Gerbong kereta adalah bukti bahwa bangsa kita, bangsa Indonesia adalah bangsa pekerja keras. Bahkan sangat keras. Siapapun yang bilang bahwa orang Indonesia kurang giat bekerja perlu sekali kali berangkat kerja menumpang kereta diatas gerbong. Digerbong kereta, menyabung nyawa bukan lagi sesuatu yang aneh. Makanya aku yakin siapapun yang tewas ketika berangkat kerja termasuk mereka yang berjihad karena mereka berkorban jiwa dan raga demi keluarga di rumah. Itulah fungsi lain kereta, melatih masyarakat untuk siap berkorban jiwa. Tak heran, tak satupun negara di dunia ini nekat untuk menyerang kita.

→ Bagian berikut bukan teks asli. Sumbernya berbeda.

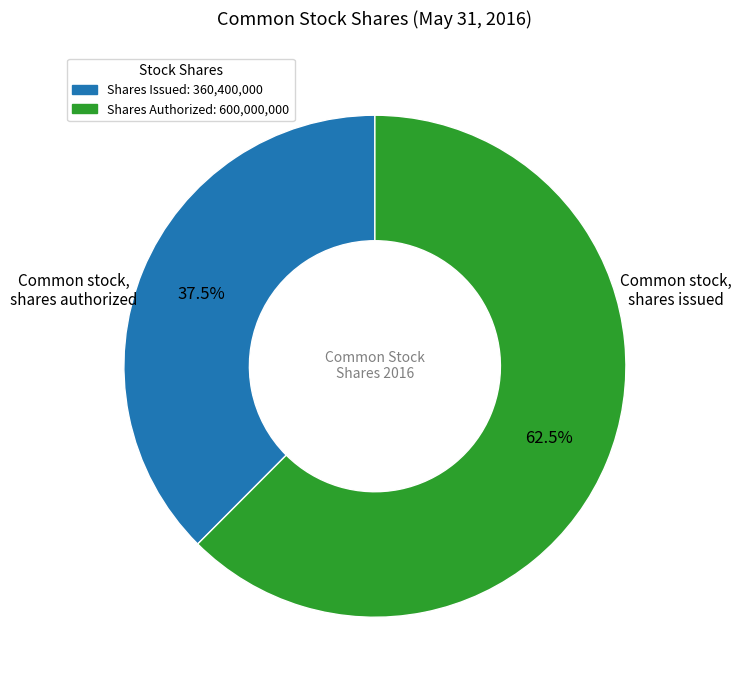

How many slices are in this pie chart?

2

Kereta jalur bogor Jakarta memiliki musuhnya sendiri : HUJAN. Setiap kali hujan, selalu saja ada yang mogok. Namun karena dinilai tak cerdas, maka pera petugas tidak pernah menyebut hujan sebagai dalang kemacetan kereta. Kerusakan sinyal lah yang selalu menjadi kambing hitam.
 Kembali ke dalam gerbong. Satu persatu stasiun dilalui. Sama persis dengan denting denting waktu yang berdetak lalu menghilang. Sebentar lagi aku sampai. Perjalanan ini dingin sekali. Sedingin beton dan besi yang membangun kota ini.